Direction 1: Copy the passage of the article on the find command starting at "If we were to find, for" and ending at "list broadens again.".
══ Article
You can run, but you can't hide… from find

Tens of projects, hundreds of folders and thousands of file; does this scenario sound familiar? If the answer is yes, then you probably found yourself more than once in a situation where you couldn't find a specific file. The find command will help us locate any file in our project and much more. But first, for creating a quick playground, let's download the electron open source project from GitHub:

Git clone https://github.com/electron/electron

And cd into it:

cd electron

We see here lots of different files and folders, just like in any normal sized software project. In order to find a particular file, let's say package.json, we will use:

find . -name package.json

You can run, but you can't hide… from find

.: This starts the search in the current folder

-name: This helps to search the file name

If we were to look for all readme files in the project, the previous command format is not helpful. We need to issue a case insensitive find. For demonstration purposes, we will also create a readme.md file:

touch lib/readme.md

We will also use the -iname argument for case insensitive search:

find . -iname readme.md

You see here that both readme.md and README.md have been found. Now, if we were to search for all JavaScript files we would use:

find . -name "*.js"

And as you can see, there are quite a few results. For narrowing down our results, let's limit the find to the default_app folder:

find default_app -name "*.js"

As you can see, there are only two js files in this folder. And if we were to find all files that are not JavaScript, just add a ! mark before the name argument:

find default_app ! -name "*.js"

You can see here all files that don't end their name with js. If we were to look for all inodes in the directory, which are of type file, we would use the -type f argument:

find lib -type f

In the same way, we'd use -type d to find all directories in a specific location:

find lib -type d

Find can also locate files based on time identifiers. For example, in order to find all files in the /usr/share directory that were modified in the last 24 hours, issue the following command:

find /usr/share -mtime -1

I have quite a big list. You can see the -mtime -3 broadens the list even more.

If we were to find, for example, all the files modified in the last hour, we can use -mmin -60:

find ~/.local/share -mmin -60

A good folder to search is ~/.local/share, If we use -mmin -90, the list broadens again.
════
══ Data for processing
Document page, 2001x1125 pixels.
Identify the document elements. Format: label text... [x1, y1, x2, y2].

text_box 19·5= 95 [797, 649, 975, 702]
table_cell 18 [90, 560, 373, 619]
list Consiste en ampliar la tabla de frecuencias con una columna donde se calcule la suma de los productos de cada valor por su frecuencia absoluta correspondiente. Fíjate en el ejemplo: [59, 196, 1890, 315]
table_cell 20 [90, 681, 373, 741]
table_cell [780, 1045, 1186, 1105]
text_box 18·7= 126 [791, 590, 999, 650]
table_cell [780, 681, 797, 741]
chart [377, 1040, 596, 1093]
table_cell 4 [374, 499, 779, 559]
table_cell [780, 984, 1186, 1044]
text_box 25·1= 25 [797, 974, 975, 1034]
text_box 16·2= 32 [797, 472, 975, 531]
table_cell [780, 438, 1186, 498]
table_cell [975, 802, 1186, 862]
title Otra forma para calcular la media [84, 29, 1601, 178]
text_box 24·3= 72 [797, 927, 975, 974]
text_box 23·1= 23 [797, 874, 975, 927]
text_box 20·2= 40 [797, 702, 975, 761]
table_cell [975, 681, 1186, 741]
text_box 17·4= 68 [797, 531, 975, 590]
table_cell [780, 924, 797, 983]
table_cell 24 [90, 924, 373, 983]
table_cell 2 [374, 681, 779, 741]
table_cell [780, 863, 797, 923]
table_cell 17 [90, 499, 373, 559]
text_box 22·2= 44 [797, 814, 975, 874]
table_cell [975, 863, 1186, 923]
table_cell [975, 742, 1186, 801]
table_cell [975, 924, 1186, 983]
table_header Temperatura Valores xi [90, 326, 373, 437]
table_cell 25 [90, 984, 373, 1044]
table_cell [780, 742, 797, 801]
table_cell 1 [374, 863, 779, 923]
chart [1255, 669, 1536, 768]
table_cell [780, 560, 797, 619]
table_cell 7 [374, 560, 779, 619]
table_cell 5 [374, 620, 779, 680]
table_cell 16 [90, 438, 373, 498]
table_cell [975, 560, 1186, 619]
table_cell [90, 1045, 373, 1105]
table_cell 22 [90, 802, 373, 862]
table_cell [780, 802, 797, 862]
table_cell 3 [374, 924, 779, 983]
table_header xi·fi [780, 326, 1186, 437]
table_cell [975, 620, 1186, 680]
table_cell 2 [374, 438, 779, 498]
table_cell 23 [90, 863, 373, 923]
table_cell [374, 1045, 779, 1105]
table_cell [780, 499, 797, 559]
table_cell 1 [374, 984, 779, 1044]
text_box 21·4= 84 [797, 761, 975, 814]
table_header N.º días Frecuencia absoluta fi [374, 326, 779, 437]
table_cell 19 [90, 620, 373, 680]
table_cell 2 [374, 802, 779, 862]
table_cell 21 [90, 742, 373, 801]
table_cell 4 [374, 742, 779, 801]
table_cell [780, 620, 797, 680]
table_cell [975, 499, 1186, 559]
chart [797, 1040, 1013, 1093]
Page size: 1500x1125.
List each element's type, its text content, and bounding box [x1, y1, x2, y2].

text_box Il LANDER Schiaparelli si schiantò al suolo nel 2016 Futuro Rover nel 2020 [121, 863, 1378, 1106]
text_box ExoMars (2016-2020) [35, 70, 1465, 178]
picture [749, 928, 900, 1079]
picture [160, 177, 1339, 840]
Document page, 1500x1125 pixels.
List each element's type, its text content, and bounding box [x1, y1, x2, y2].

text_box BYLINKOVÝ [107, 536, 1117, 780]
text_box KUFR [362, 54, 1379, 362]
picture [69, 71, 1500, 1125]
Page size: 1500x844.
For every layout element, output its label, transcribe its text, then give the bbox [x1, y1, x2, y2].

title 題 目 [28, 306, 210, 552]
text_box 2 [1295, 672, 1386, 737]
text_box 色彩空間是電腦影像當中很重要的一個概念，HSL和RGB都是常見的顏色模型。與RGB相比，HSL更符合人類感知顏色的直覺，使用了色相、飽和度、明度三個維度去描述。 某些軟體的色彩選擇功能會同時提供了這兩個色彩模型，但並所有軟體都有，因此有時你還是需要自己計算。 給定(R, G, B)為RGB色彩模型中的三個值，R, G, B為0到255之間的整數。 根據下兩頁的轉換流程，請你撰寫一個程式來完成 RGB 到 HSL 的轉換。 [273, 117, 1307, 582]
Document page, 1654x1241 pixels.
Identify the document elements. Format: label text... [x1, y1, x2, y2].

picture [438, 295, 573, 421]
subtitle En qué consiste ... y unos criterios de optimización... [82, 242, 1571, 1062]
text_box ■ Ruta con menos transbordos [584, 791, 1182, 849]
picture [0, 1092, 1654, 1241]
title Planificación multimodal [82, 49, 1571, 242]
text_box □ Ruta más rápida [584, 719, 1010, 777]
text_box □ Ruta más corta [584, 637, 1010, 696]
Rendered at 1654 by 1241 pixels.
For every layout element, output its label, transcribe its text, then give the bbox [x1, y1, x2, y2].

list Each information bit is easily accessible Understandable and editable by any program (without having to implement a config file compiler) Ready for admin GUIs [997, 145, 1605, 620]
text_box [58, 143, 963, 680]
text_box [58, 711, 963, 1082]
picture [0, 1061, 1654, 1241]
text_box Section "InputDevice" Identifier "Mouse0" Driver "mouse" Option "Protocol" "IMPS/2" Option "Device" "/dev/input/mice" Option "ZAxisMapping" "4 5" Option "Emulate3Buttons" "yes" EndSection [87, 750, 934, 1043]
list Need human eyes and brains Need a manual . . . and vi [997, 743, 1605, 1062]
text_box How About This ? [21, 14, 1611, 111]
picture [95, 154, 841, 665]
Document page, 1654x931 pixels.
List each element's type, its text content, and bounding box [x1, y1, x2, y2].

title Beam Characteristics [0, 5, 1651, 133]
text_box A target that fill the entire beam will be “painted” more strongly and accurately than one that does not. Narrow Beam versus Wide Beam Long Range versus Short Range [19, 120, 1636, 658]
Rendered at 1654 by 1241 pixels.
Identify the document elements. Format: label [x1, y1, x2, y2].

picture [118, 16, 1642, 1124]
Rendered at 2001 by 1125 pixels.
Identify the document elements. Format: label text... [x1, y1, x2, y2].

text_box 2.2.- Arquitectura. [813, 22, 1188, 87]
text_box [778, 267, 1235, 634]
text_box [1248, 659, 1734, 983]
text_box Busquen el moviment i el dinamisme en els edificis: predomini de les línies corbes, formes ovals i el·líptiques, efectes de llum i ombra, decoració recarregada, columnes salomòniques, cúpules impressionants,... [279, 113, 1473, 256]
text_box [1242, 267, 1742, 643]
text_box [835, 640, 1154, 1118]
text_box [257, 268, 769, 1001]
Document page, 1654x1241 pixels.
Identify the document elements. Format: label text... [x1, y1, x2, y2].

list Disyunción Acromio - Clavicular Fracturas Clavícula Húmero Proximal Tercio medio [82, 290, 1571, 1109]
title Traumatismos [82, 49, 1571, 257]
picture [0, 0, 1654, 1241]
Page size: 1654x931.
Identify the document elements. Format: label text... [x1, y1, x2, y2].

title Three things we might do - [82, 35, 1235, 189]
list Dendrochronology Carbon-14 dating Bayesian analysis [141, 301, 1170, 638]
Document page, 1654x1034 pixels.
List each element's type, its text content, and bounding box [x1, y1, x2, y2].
════
Direction 2: From the dataset records, write out the lines starting at the line that contains "Rendered at 2001 by 1125 pixels." and ending at the line that contains "text_box [257, 268, 769, 1001]", including both of those lines.

Problem solution 1:
If we were to find, for example, all the files modified in the last hour, we can use -mmin -60:

find ~/.local/share -mmin -60

A good folder to search is ~/.local/share, If we use -mmin -90, the list broadens again.

Problem solution 2:
Rendered at 2001 by 1125 pixels.
Identify the document elements. Format: label text... [x1, y1, x2, y2].

text_box 2.2.- Arquitectura. [813, 22, 1188, 87]
text_box [778, 267, 1235, 634]
text_box [1248, 659, 1734, 983]
text_box Busquen el moviment i el dinamisme en els edificis: predomini de les línies corbes, formes ovals i el·líptiques, efectes de llum i ombra, decoració recarregada, columnes salomòniques, cúpules impressionants,... [279, 113, 1473, 256]
text_box [1242, 267, 1742, 643]
text_box [835, 640, 1154, 1118]
text_box [257, 268, 769, 1001]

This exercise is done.